Upon hearing this, Phaeton thought that the best way for him to prove his relationship to Helios is to drive the sun chariot. Helios hesitated with his son’s request. But he kept his promise, so he reminded Phaeton to be careful since the horses are difficult to control. He let Phaeton drive the sun chariot for a day.
Young Phaeton stepped into the chariot and took hold of the reins. Since the horses were more used to Helio’s weight, they thought that the chariot was empty and up they went into the sky, being totally out of control. The Earth caught on fire because the sun chariot has wreaked havoc! To prevent further damage, Zeus intervened and struck a thunderbolt straight to the chariot. Phaeton fell from the sky into the river Eridanus.
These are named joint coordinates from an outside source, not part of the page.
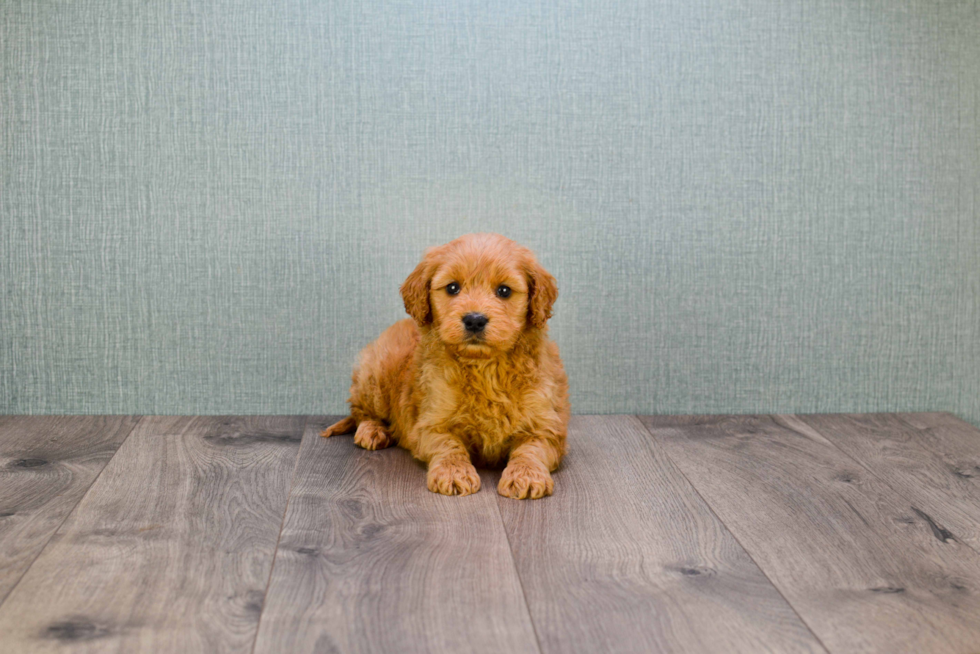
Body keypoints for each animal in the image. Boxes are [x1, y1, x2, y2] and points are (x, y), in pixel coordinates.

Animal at [322, 233, 572, 500]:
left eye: (504, 291)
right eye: (452, 288)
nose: (475, 319)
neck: (484, 368)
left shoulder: (547, 426)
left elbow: (531, 449)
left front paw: (525, 475)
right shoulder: (431, 422)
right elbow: (449, 445)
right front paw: (454, 473)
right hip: (375, 376)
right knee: (360, 410)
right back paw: (372, 431)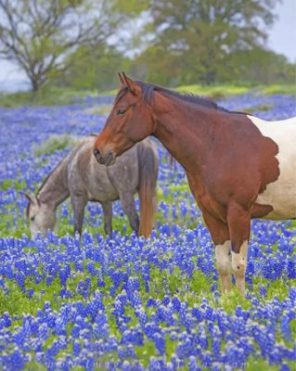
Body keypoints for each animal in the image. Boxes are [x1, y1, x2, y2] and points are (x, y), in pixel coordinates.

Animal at [26, 137, 158, 238]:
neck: (70, 165)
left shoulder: (77, 197)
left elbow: (77, 227)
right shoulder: (106, 202)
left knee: (136, 224)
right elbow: (108, 228)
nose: (35, 241)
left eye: (32, 218)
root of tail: (143, 144)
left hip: (126, 194)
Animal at [93, 73, 296, 296]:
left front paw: (241, 301)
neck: (218, 146)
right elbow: (222, 265)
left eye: (121, 110)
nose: (98, 151)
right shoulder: (212, 215)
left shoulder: (239, 213)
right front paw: (228, 301)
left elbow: (238, 265)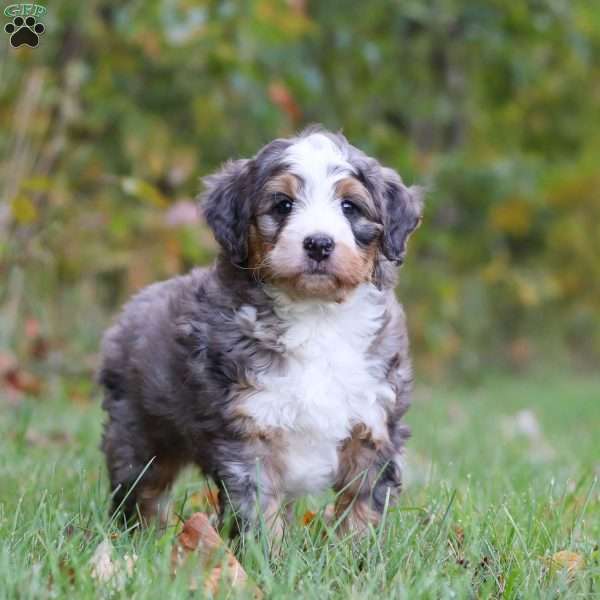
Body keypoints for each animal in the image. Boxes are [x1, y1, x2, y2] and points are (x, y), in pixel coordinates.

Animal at [98, 126, 424, 540]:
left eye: (350, 207)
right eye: (283, 204)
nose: (318, 243)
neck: (317, 318)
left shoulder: (375, 425)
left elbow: (362, 505)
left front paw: (360, 552)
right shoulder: (249, 432)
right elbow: (260, 511)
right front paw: (265, 556)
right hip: (139, 433)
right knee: (141, 491)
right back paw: (143, 538)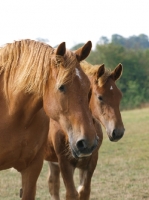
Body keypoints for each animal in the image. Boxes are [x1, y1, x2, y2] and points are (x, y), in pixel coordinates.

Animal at [44, 61, 125, 200]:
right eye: (100, 97)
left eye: (119, 96)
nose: (118, 132)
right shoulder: (64, 162)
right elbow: (71, 194)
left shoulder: (90, 161)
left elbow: (84, 191)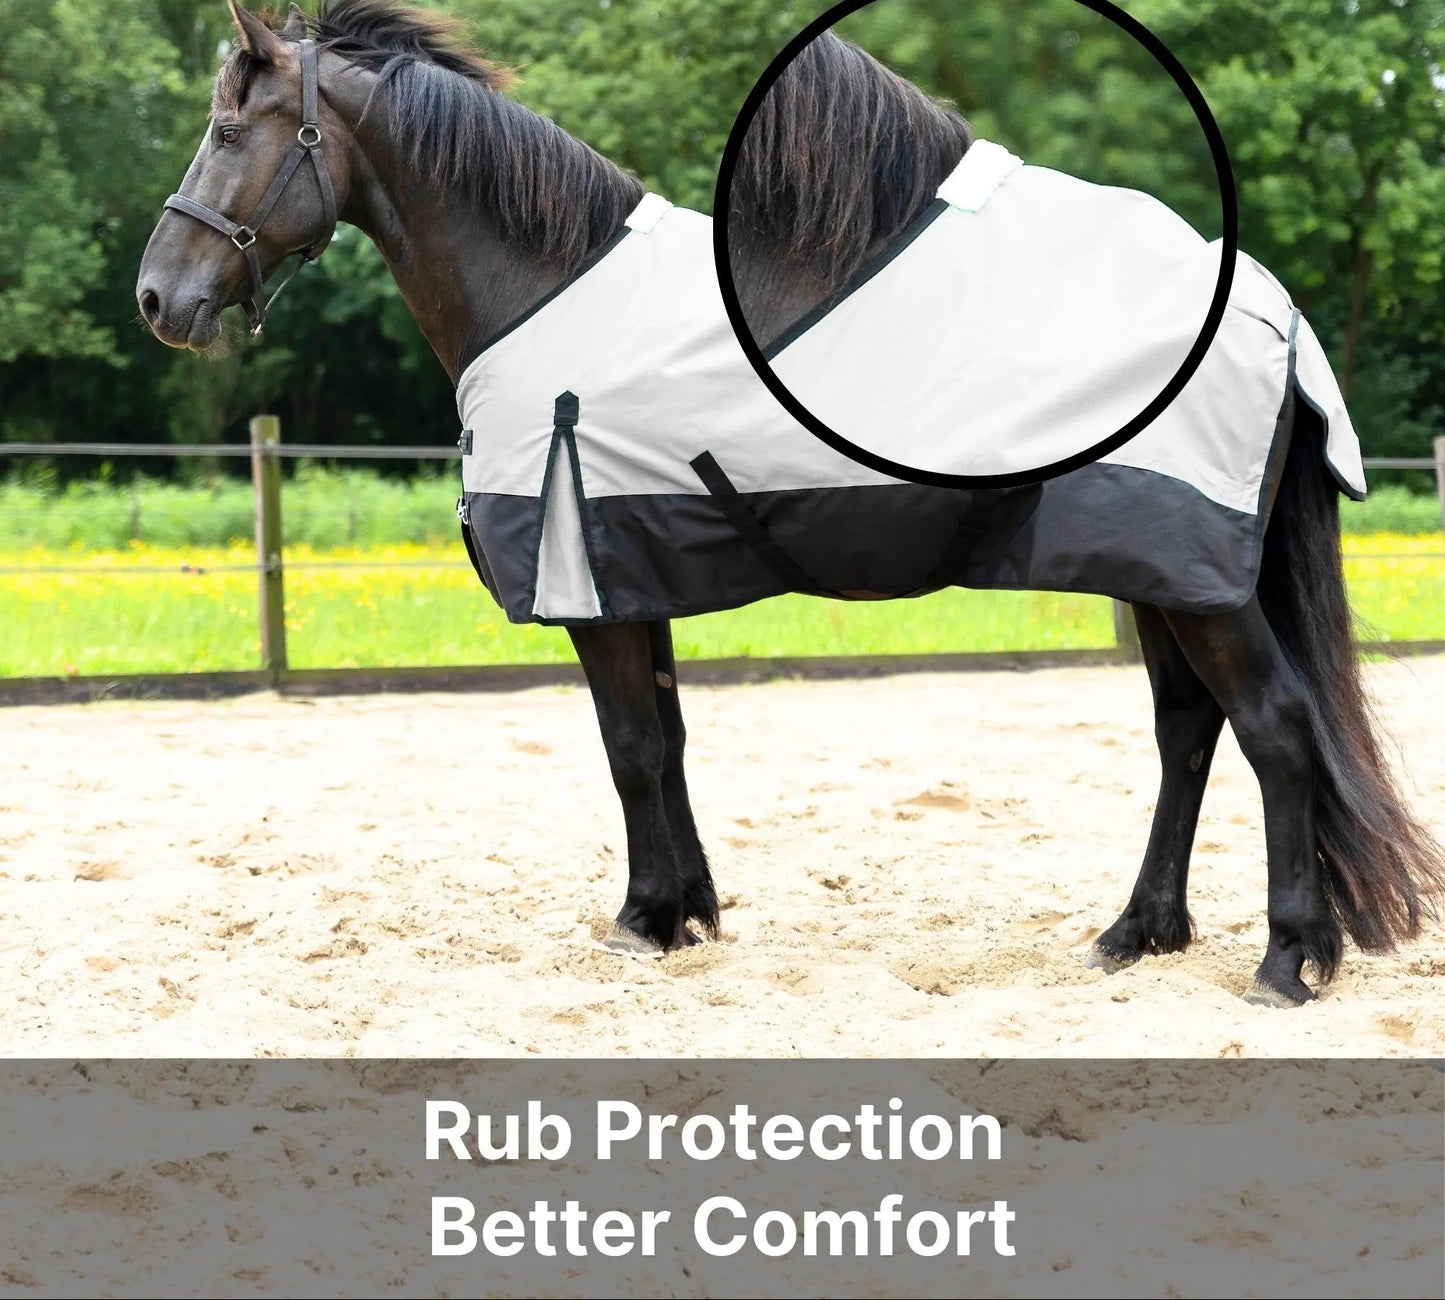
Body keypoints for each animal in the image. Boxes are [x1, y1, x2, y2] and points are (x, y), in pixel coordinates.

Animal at [135, 1, 1443, 1007]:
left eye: (227, 128)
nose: (158, 297)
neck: (541, 286)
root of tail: (1270, 308)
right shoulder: (633, 567)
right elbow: (663, 741)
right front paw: (688, 913)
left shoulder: (591, 579)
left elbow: (626, 747)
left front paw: (641, 920)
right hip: (1160, 571)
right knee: (1187, 731)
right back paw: (1133, 936)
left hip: (1193, 578)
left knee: (1273, 727)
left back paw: (1287, 960)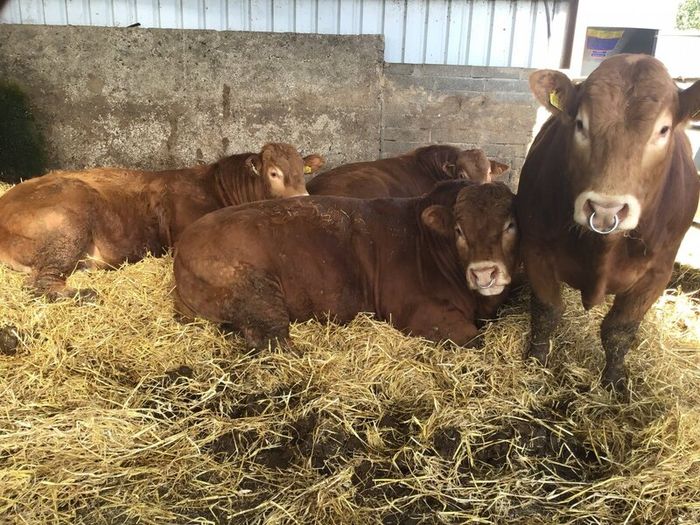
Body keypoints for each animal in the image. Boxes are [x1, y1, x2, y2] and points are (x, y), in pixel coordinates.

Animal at [0, 143, 324, 300]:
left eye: (303, 170)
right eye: (274, 173)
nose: (303, 198)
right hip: (68, 226)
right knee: (40, 283)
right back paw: (84, 294)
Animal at [173, 180, 518, 349]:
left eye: (511, 225)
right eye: (459, 230)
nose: (484, 273)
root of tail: (183, 245)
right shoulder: (421, 312)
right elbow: (474, 340)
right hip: (256, 290)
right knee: (271, 339)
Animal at [516, 54, 700, 393]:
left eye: (663, 129)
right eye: (580, 124)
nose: (605, 207)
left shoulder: (658, 271)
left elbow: (619, 330)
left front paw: (614, 382)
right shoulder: (535, 248)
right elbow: (547, 311)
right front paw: (535, 363)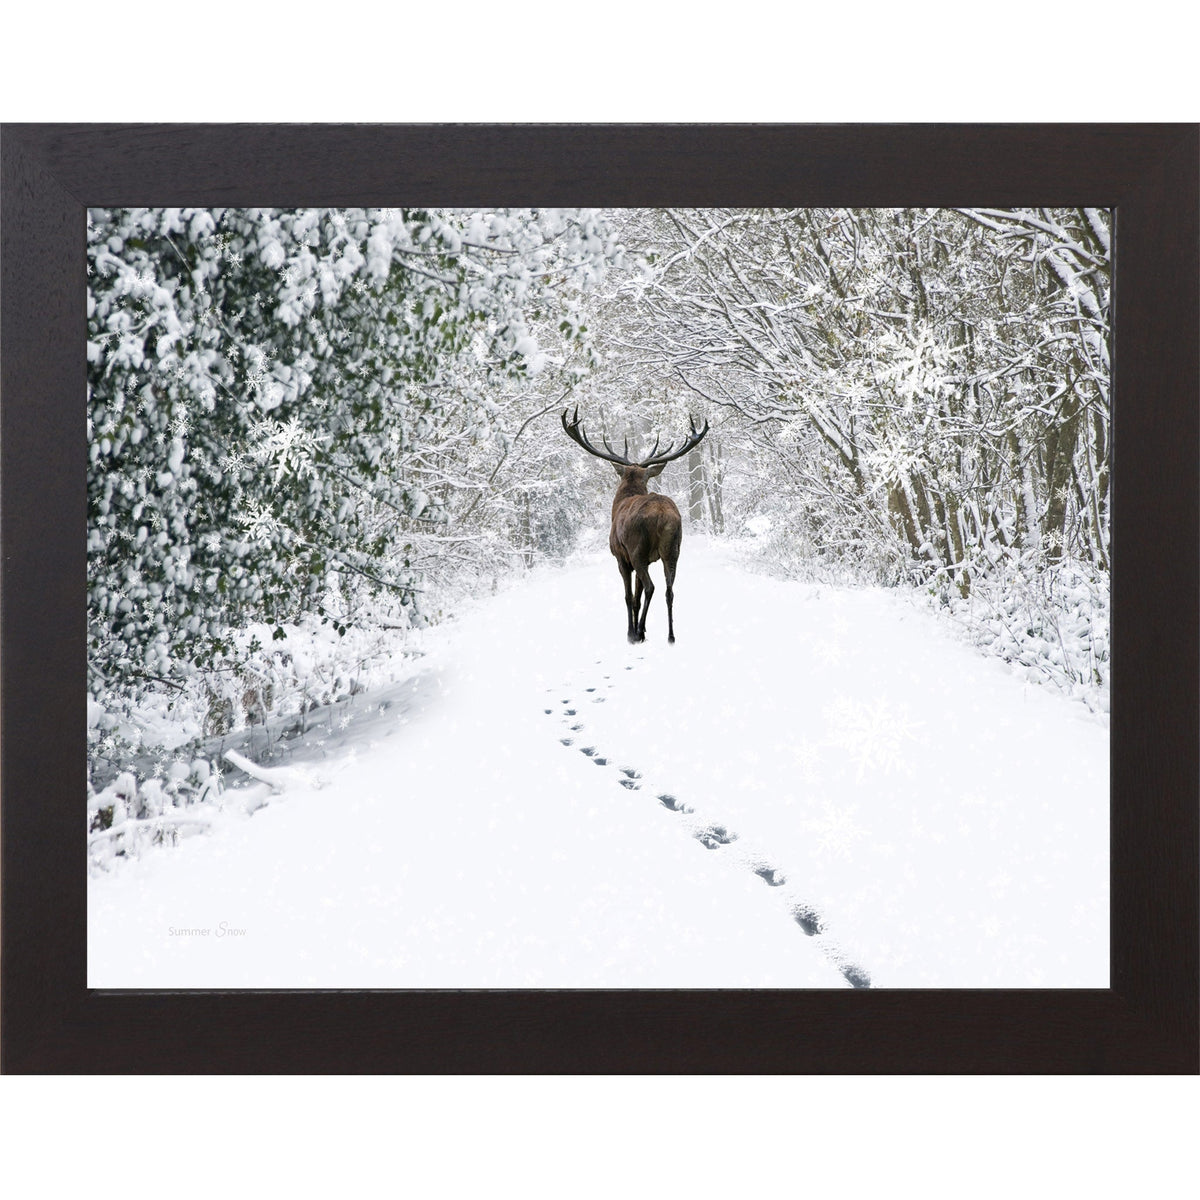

The Fall of Phaeton as a Recurring Theme
This myth has inspired creatives in many ways. Flemish artist Peter Paul Rubens’s famous painting called “The Fall of Phaeton” illustrated the mythology right at its climax, as seen above. We can see the horses getting out of control and Phaeton falling down the chariot.
The same theme also inspired Michelangelo Buonarroti in one of his artworks. Below is his piece using black chalk:
We can see three distinct parts of Michelangelo’s version. In the upper part is Zeus riding his eagle and is about to strike the lightning bolt towards the poor Phaeton. In the middle of the artwork, we can see Phaeton falling off the chariot. The third part of Michelangelo’s drawing shows many characters. The three women standing are the crying sisters of Phaeton. They are also called the Heliads. Their relative, Cycnus (Cygnus), was turned into a swan.
The character in the lower left is the god of the river where Phaeton fell, in River Eridanus. We can see a smaller water-bearer with him in between two of the sisters. Phaeton’s sisters were later turned into poplar trees near the banks of Eridanus.